Text
++++
Postmenopausal women with high estradiol levels are at highest risk for breast cancer. Tamoxifen, an estrogen inhibitor, has been shown to decrease the risk of contralateral breast cancer in women with estrogen receptor–positive breast cancer. However, evidence of its efficacy in primary prevention among this population is conflicting. The most compelling data were presented in the Breast Cancer Prevention Trial, which suggested that tamoxifen therapy reduced the risk of breast cancer by 50 percent in high-risk women. Tamoxifen is also associated with an increased risk of thromboembolism and endometrial cancer. Raloxifene is a selective estrogen-receptor modulator that has been shown to inhibit cancer growth in animals. Cummings and colleagues evaluated the effectiveness of raloxifene in reducing the risk of breast cancer in postmenopausal women as part of the Multiple Outcomes of Raloxifene Evaluation (MORE) trial.
Postmenopausal women up to 80 years of age were eligible for the study if they had osteoporosis (bone density of at least 2.5 standard deviations below normal for young women) or had at least one moderate (or two mild) vertebral compression fracture. Breast examinations and mammography or ultrasonography were conducted at baseline. Exclusion criteria included a history of breast or any other type of cancer other than skin cancer, stroke, venous thromboembolic disease, bone disease or secondary causes of osteoporosis. Patients received 500 mg of calcium daily and up to 600 IU of cholecalciferol daily. Those who met the study criteria were randomized to receive two placebo tablets daily, one placebo tablet and one 60-mg tablet of raloxifene daily, or two 60-mg tablets of raloxifene daily.
++++
Material provided
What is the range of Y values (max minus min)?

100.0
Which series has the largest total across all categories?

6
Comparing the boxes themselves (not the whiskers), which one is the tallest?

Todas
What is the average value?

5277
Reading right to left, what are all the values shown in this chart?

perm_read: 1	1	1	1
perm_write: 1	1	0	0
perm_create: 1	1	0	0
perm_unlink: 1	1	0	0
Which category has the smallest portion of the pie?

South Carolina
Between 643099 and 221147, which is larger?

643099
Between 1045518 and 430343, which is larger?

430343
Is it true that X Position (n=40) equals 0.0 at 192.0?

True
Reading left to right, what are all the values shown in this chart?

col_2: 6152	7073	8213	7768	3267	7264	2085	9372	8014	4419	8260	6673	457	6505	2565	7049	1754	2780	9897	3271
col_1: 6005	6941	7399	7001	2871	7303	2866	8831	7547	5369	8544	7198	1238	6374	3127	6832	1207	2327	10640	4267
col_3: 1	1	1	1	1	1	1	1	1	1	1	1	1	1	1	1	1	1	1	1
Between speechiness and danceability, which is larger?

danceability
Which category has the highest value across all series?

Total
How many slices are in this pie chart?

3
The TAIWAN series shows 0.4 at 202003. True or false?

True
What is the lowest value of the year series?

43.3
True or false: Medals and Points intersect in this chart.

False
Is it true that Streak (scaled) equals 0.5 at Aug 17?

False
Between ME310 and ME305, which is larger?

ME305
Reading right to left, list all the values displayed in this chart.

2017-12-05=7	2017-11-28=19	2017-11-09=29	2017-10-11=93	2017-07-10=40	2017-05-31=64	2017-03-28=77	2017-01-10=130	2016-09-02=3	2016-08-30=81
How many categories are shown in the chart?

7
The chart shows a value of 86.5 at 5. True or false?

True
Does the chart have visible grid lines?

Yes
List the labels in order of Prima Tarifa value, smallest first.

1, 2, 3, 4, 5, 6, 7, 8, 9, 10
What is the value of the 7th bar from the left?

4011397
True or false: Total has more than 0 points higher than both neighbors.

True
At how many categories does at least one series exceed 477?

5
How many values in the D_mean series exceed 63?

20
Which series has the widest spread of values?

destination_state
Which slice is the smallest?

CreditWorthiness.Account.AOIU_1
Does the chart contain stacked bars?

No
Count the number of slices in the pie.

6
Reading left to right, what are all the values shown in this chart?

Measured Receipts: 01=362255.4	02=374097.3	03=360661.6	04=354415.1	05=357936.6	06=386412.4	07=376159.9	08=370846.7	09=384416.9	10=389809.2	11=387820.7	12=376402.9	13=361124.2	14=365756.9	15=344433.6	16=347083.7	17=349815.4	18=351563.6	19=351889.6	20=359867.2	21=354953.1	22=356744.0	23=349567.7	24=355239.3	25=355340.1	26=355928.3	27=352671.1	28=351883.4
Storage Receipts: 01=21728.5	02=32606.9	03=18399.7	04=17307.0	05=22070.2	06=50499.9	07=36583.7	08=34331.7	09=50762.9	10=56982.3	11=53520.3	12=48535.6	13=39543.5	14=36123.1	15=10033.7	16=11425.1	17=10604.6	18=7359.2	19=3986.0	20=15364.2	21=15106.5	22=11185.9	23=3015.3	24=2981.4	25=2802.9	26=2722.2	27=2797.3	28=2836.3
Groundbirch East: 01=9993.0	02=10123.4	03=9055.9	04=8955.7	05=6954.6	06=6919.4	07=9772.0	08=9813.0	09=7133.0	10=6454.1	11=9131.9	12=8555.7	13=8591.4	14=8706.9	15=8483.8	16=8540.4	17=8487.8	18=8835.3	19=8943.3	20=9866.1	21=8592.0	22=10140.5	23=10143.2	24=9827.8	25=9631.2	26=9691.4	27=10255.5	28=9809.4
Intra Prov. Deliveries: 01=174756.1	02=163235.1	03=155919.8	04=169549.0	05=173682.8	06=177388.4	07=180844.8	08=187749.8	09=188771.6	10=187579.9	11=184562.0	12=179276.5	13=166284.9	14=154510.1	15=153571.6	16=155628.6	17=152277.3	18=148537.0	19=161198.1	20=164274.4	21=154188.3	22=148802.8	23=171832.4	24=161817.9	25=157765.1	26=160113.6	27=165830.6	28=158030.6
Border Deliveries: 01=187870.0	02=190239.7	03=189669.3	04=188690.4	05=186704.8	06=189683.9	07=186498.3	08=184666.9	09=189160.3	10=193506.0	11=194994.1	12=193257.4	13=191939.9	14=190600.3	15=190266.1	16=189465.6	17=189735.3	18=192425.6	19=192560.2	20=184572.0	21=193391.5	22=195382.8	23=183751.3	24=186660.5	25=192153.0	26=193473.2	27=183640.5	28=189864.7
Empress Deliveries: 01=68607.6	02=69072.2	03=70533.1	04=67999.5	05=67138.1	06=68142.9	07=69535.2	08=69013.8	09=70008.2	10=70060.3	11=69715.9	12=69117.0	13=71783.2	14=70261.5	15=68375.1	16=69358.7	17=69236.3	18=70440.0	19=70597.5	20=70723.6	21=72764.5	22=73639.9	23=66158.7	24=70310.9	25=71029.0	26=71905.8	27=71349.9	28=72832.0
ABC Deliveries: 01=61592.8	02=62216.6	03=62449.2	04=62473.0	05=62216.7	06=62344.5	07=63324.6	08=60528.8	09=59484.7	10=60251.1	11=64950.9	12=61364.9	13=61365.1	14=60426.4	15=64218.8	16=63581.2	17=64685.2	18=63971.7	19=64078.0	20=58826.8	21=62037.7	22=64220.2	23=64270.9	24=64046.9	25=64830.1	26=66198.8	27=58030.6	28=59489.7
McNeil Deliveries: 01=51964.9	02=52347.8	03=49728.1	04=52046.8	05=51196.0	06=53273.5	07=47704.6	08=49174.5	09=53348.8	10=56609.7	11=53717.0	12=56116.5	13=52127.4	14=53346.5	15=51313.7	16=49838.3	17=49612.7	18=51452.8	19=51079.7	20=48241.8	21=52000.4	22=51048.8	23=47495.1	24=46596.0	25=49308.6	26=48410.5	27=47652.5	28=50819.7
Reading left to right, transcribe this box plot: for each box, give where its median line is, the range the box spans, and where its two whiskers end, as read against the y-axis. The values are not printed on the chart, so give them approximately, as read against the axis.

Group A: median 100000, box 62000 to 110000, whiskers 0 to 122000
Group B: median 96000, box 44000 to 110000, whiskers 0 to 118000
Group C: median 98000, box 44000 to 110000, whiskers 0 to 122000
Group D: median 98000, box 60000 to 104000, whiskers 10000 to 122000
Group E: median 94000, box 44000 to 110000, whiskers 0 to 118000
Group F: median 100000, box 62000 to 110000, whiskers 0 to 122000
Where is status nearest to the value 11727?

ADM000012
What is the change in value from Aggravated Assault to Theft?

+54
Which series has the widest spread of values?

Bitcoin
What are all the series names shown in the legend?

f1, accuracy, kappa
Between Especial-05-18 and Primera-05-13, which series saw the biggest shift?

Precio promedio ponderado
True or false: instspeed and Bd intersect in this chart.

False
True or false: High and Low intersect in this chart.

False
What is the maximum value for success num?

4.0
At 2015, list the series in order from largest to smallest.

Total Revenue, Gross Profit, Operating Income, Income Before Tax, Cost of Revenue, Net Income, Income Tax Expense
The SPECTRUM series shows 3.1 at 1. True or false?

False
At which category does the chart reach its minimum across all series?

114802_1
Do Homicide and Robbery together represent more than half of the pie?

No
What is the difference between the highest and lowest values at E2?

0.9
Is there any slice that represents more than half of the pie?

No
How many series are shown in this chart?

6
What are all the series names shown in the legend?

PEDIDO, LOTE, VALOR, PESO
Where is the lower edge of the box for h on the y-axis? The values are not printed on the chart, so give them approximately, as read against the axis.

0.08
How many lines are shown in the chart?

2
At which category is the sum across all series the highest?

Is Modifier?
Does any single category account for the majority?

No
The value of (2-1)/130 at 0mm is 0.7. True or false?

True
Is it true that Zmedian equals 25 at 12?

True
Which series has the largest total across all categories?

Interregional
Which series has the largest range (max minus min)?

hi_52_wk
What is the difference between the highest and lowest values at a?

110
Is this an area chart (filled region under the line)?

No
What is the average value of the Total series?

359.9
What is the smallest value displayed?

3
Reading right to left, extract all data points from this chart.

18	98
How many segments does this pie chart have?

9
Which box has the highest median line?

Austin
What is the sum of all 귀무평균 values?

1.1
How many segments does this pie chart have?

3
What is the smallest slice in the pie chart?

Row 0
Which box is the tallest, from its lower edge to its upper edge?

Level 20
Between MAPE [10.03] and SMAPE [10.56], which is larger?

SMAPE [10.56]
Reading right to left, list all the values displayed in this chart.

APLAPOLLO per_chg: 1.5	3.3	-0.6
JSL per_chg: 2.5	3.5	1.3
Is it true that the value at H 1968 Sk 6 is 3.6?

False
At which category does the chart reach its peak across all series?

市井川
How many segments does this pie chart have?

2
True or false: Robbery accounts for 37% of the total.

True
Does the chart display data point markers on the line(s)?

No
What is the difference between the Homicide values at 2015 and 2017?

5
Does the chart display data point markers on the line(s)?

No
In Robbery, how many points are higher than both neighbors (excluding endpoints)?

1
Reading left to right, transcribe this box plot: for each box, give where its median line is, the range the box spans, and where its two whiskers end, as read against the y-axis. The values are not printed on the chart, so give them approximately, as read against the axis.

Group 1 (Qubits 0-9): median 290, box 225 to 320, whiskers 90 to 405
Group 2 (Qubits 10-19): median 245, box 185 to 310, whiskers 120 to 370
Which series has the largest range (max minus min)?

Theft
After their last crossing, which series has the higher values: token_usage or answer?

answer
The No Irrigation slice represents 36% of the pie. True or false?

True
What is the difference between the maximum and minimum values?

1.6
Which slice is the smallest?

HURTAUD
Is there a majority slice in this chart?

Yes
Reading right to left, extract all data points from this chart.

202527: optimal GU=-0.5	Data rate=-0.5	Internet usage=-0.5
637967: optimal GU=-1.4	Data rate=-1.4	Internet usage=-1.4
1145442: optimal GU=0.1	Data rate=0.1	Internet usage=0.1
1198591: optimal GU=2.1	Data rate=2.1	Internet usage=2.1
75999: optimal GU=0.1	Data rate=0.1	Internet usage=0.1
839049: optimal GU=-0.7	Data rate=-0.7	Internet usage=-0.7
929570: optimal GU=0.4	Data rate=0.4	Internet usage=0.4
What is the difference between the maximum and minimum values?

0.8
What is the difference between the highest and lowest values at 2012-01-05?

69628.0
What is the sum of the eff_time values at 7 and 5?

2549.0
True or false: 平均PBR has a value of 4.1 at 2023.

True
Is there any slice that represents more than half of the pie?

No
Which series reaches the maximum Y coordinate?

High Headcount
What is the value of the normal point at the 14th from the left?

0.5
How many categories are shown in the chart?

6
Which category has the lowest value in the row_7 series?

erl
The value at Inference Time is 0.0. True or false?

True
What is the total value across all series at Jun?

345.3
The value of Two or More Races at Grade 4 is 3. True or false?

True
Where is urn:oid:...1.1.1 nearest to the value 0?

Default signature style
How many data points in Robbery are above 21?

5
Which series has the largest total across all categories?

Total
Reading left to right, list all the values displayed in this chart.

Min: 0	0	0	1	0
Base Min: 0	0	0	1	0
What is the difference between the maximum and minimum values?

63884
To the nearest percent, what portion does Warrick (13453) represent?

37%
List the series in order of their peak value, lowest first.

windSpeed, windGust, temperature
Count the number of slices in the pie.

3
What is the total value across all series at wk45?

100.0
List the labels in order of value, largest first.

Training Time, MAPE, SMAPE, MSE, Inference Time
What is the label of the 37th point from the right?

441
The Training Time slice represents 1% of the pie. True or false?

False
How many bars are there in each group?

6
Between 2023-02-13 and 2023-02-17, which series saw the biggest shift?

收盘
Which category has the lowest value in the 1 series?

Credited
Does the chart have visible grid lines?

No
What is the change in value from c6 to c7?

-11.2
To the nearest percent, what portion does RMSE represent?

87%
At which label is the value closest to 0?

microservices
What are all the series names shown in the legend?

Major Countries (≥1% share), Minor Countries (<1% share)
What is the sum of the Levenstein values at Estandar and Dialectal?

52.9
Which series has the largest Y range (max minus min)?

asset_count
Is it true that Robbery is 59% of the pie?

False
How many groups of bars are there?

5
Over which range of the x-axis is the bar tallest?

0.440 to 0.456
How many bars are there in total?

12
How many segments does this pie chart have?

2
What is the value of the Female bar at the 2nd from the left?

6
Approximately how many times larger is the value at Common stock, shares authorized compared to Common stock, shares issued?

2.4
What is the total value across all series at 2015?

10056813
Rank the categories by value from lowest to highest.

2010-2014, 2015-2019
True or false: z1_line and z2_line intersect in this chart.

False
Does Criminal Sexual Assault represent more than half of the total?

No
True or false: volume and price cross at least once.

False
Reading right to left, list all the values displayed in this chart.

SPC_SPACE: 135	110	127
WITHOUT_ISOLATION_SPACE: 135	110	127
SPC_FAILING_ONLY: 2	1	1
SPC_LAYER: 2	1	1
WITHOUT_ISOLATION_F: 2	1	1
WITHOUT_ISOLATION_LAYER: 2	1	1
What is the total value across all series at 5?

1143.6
++++
Exercise requirements
1. Please copy the passage on raloxifene and breast cancer word for word, between "Postmenopausal women up" and "of raloxifene daily.", inclusive.
2. Write the next part of the raloxifene study passage, picking up after its final sentence.

Answers to the problems
1.
Postmenopausal women up to 80 years of age were eligible for the study if they had osteoporosis (bone density of at least 2.5 standard deviations below normal for young women) or had at least one moderate (or two mild) vertebral compression fracture. Breast examinations and mammography or ultrasonography were conducted at baseline. Exclusion criteria included a history of breast or any other type of cancer other than skin cancer, stroke, venous thromboembolic disease, bone disease or secondary causes of osteoporosis. Patients received 500 mg of calcium daily and up to 600 IU of cholecalciferol daily. Those who met the study criteria were randomized to receive two placebo tablets daily, one placebo tablet and one 60-mg tablet of raloxifene daily, or two 60-mg tablets of raloxifene daily.

2.
Patients returned for follow-up visits every six months. At each visit, they were asked whether they had been diagnosed with breast cancer; if they had, the diagnosis was confirmed by an oncology review board. Repeat mammography was offered after one year and mandatory after two and three years of treatment. Adverse events and current medication regimens were reviewed at each follow-up visit. In patients with possible deep venous thrombosis or pulmonary embolism, results of imaging studies were reviewed.
A total of 7,705 women were included in the MORE trial. Of these, 5,129 received some amount of raloxifene, and 2,576 received placebo. The mean age was 66.5 years, and 12.3 percent of patients reported a family history of breast cancer. Mammography was performed in 91 percent of women who continued the study at two years; breast sonography was performed in 3 percent. After three years, 88 percent had mammography and 3 percent had breast sonography. About 75 percent of all women completed the three-year study. Median follow-up was approximately 40 months.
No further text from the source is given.